WILD RICE & LENTIL SALAD
07/5/17

original

Makes 8 servings

1/2 cup wild rice

2/3 cup dried green lentils

1/2 cup orzo pasta

1/2 cup dried currants (or diced dried apricots)

1/4 cup finely chopped red onion

1/4 cup minced fresh herbs (parsley, cilantro, dill or combination)

1/3 cup toasted slivered almonds

Dressing:

1/3 cup canola oil

1/4 cup apple cider or white wine vinegar

1 teaspoon ground cumin

1/2 teaspoon ground cinnamon

1/2 teaspoon salt

1/4 teaspoon turmeric

1/4 teaspoon cayenne pepper (optional)

In large pot of boiling salted water, cover and cook wild rice until puffed and tender, about 25  minutes. Drain and set aside.
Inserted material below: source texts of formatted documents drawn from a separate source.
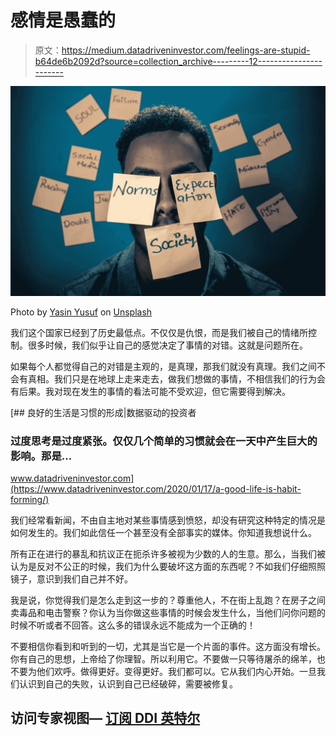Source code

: # 感情是愚蠢的

> 原文：<https://medium.datadriveninvestor.com/feelings-are-stupid-b64de6b2092d?source=collection_archive---------12----------------------->

![](img/53f324eff1d0b9a2613a60517e710e07.png)

Photo by [Yasin Yusuf](https://unsplash.com/@yasinyusuf?utm_source=medium&utm_medium=referral) on [Unsplash](https://unsplash.com?utm_source=medium&utm_medium=referral)

我们这个国家已经到了历史最低点。不仅仅是仇恨，而是我们被自己的情绪所控制。很多时候，我们似乎让自己的感觉决定了事情的对错。这就是问题所在。

如果每个人都觉得自己的对错是主观的，是真理，那我们就没有真理。我们之间不会有真相。我们只是在地球上走来走去，做我们想做的事情，不相信我们的行为会有后果。我对现在发生的事情的看法可能不受欢迎，但它需要得到解决。

[](https://www.datadriveninvestor.com/2020/01/17/a-good-life-is-habit-forming/) [## 良好的生活是习惯的形成|数据驱动的投资者

### 过度思考是过度紧张。仅仅几个简单的习惯就会在一天中产生巨大的影响。那是…

www.datadriveninvestor.com](https://www.datadriveninvestor.com/2020/01/17/a-good-life-is-habit-forming/) 

我们经常看新闻，不由自主地对某些事情感到愤怒，却没有研究这种特定的情况是如何发生的。我们如此信任一个甚至没有全部事实的媒体。你知道我想说什么。

所有正在进行的暴乱和抗议正在扼杀许多被视为少数的人的生意。那么，当我们被认为是反对不公正的时候，我们为什么要破坏这方面的东西呢？不如我们仔细照照镜子，意识到我们自己并不好。

我是说，你觉得我们是怎么走到这一步的？尊重他人，不在街上乱跑？在房子之间卖毒品和电击警察？你认为当你做这些事情的时候会发生什么，当他们问你问题的时候不听或者不回答。这么多的错误永远不能成为一个正确的！

不要相信你看到和听到的一切，尤其是当它是一个片面的事件。这方面没有增长。你有自己的思想，上帝给了你理智。所以利用它。不要做一只等待屠杀的绵羊，也不要为他们欢呼。做得更好。变得更好。我们都可以。它从我们内心开始。一旦我们认识到自己的失败，认识到自己已经破碎，需要被修复。

## 访问专家视图— [订阅 DDI 英特尔](https://datadriveninvestor.com/ddi-intel)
In separate large pot of boiling water, cook lentils until tender, about 20 minutes. Drain and set aside.

In separate large pot of boiling salted water, cook orzo cook just until tender, about 8 minutes. Drain and set aside.

In large bowl, combine, cooked wild rice, lentils and orzo; stir in currants, onion, herbs and almonds, tossing until well combined.

Dressing: In small bowl or measuring cup, whisk together oil, vinegar, cumin, cinnamon,  salt, turmeric, paprika, nutmeg and cayenne. Pour over rice mixture and toss gently. Let cool. * The flavour of this salad develops best if covered and chilled for a few hours before serving.